*** Opening of Data ***
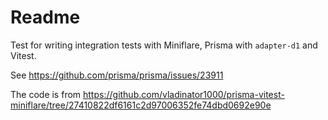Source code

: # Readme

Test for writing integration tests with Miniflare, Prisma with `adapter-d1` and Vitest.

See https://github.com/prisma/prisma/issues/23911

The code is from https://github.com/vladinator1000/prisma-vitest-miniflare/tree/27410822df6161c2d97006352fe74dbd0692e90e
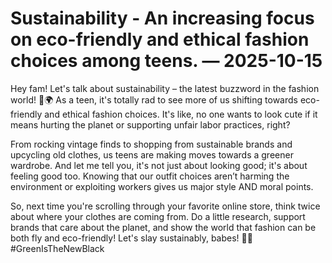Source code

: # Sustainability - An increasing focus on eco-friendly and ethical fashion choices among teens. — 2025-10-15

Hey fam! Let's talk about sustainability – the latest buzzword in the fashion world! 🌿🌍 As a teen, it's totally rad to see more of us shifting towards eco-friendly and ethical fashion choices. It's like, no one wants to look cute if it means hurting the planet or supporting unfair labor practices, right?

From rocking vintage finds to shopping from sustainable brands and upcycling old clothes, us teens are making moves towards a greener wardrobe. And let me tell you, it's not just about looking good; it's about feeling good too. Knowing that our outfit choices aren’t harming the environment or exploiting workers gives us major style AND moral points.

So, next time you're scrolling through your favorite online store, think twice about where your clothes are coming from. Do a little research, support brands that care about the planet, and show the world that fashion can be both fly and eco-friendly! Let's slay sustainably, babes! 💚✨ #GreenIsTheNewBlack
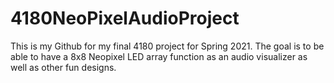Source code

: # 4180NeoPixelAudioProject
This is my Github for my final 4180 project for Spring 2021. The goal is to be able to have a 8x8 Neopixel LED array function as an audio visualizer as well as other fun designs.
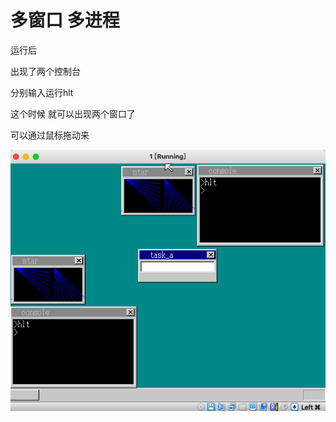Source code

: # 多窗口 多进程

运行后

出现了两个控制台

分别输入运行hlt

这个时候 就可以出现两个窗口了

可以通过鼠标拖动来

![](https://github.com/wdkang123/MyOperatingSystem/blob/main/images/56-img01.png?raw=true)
*** Close of Data ***
The problem: Extract the source text from each record, reproducing every line unchanged. Leave the pictures out of your answer.

Task solution:
Source code

: # Readme

Test for writing integration tests with Miniflare, Prisma with `adapter-d1` and Vitest.

See https://github.com/prisma/prisma/issues/23911

The code is from https://github.com/vladinator1000/prisma-vitest-miniflare/tree/27410822df6161c2d97006352fe74dbd0692e90e
Source code

: # Sustainability - An increasing focus on eco-friendly and ethical fashion choices among teens. — 2025-10-15

Hey fam! Let's talk about sustainability – the latest buzzword in the fashion world! 🌿🌍 As a teen, it's totally rad to see more of us shifting towards eco-friendly and ethical fashion choices. It's like, no one wants to look cute if it means hurting the planet or supporting unfair labor practices, right?

From rocking vintage finds to shopping from sustainable brands and upcycling old clothes, us teens are making moves towards a greener wardrobe. And let me tell you, it's not just about looking good; it's about feeling good too. Knowing that our outfit choices aren’t harming the environment or exploiting workers gives us major style AND moral points.

So, next time you're scrolling through your favorite online store, think twice about where your clothes are coming from. Do a little research, support brands that care about the planet, and show the world that fashion can be both fly and eco-friendly! Let's slay sustainably, babes! 💚✨ #GreenIsTheNewBlack
Source code

: # 4180NeoPixelAudioProject
This is my Github for my final 4180 project for Spring 2021. The goal is to be able to have a 8x8 Neopixel LED array function as an audio visualizer as well as other fun designs.
Source code

: # 多窗口 多进程

运行后

出现了两个控制台

分别输入运行hlt

这个时候 就可以出现两个窗口了

可以通过鼠标拖动来

![](https://github.com/wdkang123/MyOperatingSystem/blob/main/images/56-img01.png?raw=true)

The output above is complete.